Data provided

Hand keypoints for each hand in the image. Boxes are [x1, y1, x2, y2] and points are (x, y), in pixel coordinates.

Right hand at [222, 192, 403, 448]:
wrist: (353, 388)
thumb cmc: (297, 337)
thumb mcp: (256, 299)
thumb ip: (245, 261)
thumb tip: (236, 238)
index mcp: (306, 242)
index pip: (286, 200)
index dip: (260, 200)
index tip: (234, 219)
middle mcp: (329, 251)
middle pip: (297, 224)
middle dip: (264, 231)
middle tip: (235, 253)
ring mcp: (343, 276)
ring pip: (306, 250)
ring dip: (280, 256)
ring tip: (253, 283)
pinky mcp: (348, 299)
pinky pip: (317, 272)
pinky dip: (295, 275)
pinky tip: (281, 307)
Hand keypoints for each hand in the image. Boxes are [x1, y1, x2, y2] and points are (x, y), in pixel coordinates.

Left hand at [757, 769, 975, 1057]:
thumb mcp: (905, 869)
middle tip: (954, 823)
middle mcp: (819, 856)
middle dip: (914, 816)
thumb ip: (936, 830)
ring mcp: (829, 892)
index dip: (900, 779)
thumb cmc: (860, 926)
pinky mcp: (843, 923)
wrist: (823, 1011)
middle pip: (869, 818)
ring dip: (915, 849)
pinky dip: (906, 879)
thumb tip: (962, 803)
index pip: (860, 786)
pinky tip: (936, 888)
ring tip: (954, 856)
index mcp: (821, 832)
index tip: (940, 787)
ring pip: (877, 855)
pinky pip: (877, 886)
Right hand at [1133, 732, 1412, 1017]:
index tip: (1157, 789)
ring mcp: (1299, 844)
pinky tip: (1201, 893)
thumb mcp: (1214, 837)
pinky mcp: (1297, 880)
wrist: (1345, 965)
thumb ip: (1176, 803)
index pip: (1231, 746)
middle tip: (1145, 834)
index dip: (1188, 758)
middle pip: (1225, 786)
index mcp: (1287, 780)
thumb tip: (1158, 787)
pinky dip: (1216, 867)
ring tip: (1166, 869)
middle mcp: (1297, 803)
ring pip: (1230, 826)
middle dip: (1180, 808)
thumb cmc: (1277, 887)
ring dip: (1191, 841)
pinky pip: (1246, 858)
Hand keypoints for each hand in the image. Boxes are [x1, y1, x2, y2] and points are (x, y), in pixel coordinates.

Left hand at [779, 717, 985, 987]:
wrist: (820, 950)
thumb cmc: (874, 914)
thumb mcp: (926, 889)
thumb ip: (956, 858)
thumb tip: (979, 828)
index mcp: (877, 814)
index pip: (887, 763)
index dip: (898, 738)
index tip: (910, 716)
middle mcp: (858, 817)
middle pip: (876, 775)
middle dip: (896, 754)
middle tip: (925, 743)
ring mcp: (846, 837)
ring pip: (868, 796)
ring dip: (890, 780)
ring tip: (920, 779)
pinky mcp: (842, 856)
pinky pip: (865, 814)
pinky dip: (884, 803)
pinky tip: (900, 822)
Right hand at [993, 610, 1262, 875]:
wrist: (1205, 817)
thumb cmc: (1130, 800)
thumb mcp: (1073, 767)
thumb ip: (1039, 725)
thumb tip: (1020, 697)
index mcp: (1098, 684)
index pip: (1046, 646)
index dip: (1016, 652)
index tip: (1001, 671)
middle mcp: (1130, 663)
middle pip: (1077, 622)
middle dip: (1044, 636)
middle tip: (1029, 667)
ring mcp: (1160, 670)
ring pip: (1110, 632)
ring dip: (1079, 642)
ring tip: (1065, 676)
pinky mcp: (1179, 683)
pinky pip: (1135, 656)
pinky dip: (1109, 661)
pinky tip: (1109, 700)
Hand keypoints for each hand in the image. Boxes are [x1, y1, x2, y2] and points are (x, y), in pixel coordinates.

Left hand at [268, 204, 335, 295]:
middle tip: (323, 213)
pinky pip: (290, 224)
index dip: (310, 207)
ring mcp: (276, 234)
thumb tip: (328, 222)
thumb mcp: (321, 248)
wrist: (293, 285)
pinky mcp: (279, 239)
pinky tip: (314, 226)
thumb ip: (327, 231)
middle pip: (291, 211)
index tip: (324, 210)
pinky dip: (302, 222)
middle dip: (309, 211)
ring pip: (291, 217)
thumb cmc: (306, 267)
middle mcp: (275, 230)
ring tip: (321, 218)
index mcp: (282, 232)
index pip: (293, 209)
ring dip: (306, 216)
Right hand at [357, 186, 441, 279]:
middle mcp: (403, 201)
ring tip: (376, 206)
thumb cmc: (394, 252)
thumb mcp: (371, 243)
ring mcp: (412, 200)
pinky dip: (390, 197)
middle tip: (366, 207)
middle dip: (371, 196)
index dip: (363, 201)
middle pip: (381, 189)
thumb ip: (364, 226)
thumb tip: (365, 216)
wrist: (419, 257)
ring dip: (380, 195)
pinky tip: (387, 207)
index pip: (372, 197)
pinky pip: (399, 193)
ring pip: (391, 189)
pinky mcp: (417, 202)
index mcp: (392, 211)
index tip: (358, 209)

Exercise goal
Print the lines above, unchanged, from the start of the records to the line with "middle tip: (954, 823)", including that final line.

Answer to the problem
Hand keypoints for each hand in the image. Boxes are [x1, y1, x2, y2] and points are (x, y), in pixel coordinates.

Right hand at [222, 192, 403, 448]:
wrist: (353, 388)
thumb cmc: (297, 337)
thumb mcp: (256, 299)
thumb ip: (245, 261)
thumb tip: (236, 238)
index mcp: (306, 242)
index pip: (286, 200)
index dip: (260, 200)
index tip: (234, 219)
middle mcp: (329, 251)
middle pip: (297, 224)
middle dip: (264, 231)
middle tip: (235, 253)
ring mcp: (343, 276)
ring pip: (306, 250)
ring dip: (280, 256)
ring tip: (253, 283)
pinky mcp: (348, 299)
pinky pip: (317, 272)
pinky dip: (295, 275)
pinky tip: (281, 307)
Hand keypoints for each hand in the image. Boxes are [x1, y1, x2, y2] and points are (x, y), in pixel coordinates.

Left hand at [757, 769, 975, 1057]:
thumb mcp: (905, 869)
middle tip: (954, 823)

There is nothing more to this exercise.